Differentially Private Two-Stage Gradient Descent for Instrumental Variable Regression
Haodong Liang, Yanhao Jin, Krishnakumar Balasubramanian, Lifeng Lai
TL;DR
The paper tackles private linear instrumental variable regression (IVaR) by proposing DP-2S-GD, a two-stage gradient-descent method with per-sample gradient clipping and Gaussian noise that provides $\rho$-zCDP guarantees. It delivers non-asymptotic convergence bounds that decompose error into optimization, privacy, and sampling components and prescribes how iteration count $T$ should scale with sample size $n$ and privacy budgets $(\rho_1,\rho_2)$. Theoretical results are complemented by synthetic and real-data experiments (Angrist and Card datasets) demonstrating accurate private estimates that align with the classical 2SLS benchmark as privacy is relaxed. The work advances privacy-preserving causal inference by delivering end-to-end DP guarantees for IVaR with explicit trade-offs and practical guidance for implementation in privacy-sensitive settings.
Abstract
We study instrumental variable regression (IVaR) under differential privacy constraints.

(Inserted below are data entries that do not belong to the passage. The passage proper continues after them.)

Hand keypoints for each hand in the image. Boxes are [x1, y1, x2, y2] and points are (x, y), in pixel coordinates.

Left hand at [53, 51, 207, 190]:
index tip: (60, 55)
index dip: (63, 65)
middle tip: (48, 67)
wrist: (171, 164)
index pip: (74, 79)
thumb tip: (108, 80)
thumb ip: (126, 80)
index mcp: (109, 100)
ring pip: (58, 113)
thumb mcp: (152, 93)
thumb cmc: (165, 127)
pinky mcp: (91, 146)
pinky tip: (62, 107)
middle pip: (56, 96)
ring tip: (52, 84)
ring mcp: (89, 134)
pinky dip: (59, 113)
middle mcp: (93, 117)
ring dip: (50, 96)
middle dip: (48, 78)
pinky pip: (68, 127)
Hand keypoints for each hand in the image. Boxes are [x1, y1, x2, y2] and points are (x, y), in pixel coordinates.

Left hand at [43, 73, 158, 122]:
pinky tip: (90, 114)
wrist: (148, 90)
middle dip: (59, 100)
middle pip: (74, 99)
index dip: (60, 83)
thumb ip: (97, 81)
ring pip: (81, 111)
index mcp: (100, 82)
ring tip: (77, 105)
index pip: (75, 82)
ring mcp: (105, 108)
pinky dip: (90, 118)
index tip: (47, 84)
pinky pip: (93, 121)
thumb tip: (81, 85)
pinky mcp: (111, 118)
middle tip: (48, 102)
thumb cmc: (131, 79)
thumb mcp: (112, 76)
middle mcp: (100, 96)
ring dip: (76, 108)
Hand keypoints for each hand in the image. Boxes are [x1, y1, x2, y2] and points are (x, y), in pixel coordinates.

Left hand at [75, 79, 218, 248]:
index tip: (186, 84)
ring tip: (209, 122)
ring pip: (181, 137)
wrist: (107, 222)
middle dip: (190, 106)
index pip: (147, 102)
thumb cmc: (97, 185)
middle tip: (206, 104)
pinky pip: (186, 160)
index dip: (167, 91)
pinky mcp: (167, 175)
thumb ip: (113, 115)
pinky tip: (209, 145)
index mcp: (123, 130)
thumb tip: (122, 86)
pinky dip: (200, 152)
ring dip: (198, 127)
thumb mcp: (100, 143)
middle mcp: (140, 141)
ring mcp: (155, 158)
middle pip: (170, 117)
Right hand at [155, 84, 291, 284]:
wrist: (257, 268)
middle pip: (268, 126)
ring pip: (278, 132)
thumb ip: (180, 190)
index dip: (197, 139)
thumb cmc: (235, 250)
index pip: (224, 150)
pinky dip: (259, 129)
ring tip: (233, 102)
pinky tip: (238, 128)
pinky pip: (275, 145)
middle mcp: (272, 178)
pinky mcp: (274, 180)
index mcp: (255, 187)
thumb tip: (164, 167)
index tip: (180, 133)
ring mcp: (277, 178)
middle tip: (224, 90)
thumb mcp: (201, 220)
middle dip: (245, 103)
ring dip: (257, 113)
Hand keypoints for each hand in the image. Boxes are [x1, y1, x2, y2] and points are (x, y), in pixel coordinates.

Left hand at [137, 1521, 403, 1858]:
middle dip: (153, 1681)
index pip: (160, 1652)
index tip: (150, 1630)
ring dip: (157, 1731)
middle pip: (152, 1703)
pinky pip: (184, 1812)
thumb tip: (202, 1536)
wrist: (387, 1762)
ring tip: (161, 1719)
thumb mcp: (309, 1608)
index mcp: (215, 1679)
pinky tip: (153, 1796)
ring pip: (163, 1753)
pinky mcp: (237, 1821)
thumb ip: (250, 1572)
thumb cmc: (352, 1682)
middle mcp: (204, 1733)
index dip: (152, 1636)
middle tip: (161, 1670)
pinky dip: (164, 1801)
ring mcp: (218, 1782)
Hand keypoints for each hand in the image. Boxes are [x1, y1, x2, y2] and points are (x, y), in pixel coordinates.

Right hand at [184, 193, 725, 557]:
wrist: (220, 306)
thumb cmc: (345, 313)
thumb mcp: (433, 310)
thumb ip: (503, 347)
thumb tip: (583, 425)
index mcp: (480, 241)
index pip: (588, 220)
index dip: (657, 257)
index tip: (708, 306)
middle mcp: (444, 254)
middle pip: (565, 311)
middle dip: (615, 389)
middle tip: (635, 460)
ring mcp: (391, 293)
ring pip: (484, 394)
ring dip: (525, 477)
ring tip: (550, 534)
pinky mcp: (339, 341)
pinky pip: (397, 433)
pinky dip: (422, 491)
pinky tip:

Classical IVaR methods (like two-stage least squares regression) rely on solving moment equations that directly use sensitive covariates and instruments, creating significant risks of privacy leakage and posing challenges in designing algorithms that are both statistically efficient and differentially private. We propose a noisy two-state gradient descent algorithm that ensures $ρ$-zero-concentrated differential privacy by injecting carefully calibrated noise into the gradient updates. Our analysis establishes finite-sample convergence rates for the proposed method, showing that the algorithm achieves consistency while preserving privacy. In particular, we derive precise bounds quantifying the trade-off among optimization, privacy, and sampling error. To the best of our knowledge, this is the first work to provide both privacy guarantees and provable convergence rates for instrumental variable regression in linear models. We further validate our theoretical findings with experiments on both synthetic and real datasets, demonstrating that our method offers practical accuracy-privacy trade-offs.